Gladwell’s book is engaging, using techniques that many academics would shun as showmanship. For instance, Gladwell sometimes makes a bold promise early in a chapter, saying he will prove an unlikely-seeming statement to be true (“it is possible to… predict the family background, age, and origin of [New York City’s] most powerful attorneys, without knowing a single additional fact about them”), or adds a bit of theatre (“in this chapter, we’re going to conduct [an aircraft] crash investigation”). Partly through such techniques, the book gets across some interesting examples and arguments quickly. It is particularly interesting to see him explain situations in which things that seem like disadvantages – like anti-Semitism in New York law firms – turn out to be highly advantageous to the people who you would expect to be disadvantaged (because they ended up going into areas of law shunned by the established firms, which became important and profitable).
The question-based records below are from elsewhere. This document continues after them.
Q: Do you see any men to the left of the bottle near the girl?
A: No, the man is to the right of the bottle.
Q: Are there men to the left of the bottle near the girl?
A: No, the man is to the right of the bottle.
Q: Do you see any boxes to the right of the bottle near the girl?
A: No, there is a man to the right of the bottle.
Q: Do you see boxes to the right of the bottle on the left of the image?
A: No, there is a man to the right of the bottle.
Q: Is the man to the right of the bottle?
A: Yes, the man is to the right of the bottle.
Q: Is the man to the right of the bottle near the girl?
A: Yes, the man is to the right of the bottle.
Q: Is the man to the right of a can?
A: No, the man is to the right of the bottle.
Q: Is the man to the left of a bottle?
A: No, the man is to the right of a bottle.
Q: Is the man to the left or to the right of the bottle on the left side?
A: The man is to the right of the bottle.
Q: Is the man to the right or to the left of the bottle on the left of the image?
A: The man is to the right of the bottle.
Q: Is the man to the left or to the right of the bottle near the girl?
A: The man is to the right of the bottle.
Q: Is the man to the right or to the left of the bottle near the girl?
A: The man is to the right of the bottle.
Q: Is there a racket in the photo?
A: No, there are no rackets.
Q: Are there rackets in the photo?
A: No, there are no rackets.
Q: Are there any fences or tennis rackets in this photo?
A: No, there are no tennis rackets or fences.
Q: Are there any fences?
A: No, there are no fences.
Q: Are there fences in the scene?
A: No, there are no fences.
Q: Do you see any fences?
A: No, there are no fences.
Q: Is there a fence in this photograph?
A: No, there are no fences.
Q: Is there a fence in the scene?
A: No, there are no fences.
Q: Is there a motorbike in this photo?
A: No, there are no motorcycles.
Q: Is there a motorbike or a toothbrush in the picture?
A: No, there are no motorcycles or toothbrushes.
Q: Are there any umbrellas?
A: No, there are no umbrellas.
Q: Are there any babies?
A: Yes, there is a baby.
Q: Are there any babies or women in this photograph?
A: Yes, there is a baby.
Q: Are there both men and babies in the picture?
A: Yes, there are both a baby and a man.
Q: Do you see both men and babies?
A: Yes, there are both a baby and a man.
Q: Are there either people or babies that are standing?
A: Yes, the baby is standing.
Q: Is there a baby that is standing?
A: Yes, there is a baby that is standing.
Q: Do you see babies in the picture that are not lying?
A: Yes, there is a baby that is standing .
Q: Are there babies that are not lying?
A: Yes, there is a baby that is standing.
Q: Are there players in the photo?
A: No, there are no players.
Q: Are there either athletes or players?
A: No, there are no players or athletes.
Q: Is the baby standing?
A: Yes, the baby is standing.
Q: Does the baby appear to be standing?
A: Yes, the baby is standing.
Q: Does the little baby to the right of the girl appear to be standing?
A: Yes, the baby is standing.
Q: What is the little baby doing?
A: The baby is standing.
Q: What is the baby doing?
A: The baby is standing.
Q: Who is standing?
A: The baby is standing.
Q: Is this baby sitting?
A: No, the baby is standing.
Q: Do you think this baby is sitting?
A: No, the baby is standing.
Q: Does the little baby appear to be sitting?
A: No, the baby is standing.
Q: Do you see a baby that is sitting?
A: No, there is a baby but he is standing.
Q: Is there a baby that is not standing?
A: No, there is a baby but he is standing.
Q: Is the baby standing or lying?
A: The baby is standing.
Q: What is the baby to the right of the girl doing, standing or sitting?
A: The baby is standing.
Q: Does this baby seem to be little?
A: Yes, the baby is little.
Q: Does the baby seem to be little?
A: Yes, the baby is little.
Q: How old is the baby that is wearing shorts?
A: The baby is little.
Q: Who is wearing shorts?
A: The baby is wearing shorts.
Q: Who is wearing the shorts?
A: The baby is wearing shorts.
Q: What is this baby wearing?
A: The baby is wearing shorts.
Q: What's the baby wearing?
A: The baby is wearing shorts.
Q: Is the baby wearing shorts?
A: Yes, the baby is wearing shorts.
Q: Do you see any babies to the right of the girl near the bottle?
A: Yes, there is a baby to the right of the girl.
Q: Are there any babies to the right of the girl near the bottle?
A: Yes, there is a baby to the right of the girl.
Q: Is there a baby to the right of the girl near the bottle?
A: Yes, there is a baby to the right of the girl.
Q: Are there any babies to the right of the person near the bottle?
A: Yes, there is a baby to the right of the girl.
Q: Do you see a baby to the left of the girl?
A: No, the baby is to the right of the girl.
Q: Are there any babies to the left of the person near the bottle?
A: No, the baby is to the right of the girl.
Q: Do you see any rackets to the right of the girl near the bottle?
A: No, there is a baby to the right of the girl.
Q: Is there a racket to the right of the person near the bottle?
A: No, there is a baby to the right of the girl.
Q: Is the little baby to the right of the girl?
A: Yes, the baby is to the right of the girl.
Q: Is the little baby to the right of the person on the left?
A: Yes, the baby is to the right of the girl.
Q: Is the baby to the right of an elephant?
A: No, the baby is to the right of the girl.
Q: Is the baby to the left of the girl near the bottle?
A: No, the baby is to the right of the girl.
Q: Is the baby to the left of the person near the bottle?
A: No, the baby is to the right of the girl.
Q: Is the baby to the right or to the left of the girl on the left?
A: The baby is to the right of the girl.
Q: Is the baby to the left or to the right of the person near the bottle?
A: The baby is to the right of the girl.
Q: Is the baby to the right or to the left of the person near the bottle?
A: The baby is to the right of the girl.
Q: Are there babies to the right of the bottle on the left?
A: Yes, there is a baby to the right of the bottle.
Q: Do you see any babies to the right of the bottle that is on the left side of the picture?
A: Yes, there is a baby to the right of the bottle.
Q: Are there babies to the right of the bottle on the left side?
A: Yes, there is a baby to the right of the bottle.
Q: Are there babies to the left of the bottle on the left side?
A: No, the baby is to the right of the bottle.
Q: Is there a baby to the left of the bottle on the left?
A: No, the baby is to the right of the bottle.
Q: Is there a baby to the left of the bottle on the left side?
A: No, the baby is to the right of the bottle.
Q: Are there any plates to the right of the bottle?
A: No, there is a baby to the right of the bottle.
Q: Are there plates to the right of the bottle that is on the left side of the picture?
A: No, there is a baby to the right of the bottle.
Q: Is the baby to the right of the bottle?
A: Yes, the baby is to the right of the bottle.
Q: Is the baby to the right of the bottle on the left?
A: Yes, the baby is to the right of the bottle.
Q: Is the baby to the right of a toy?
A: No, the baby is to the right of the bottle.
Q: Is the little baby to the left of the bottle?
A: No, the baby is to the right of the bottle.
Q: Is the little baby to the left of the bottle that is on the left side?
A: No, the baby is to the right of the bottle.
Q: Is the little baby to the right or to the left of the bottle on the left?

Gladwell’s message is simultaneously empowering and disempowering. By revealing some apparently important underlying dynamics, he may help readers decide how to focus their energies. At the same time, he points out how a lot of the characteristics our lives will have emerge predictably from pre-set characteristics which we cannot alter or control. Indeed, by influencing our thinking about the sources of success, Gladwell affects the inputs that go into our reasoning about ethics. In particular, if people achieve high levels of financial success largely because of arbitrary factors outside their control (or fail financially for the same reasons), the argument for income redistribution looks a lot stronger.

[Update: 7 February 2011] I reviewed another of Gladwell’s books previously: The Tipping Point: How Little Things Can Make a Big Difference.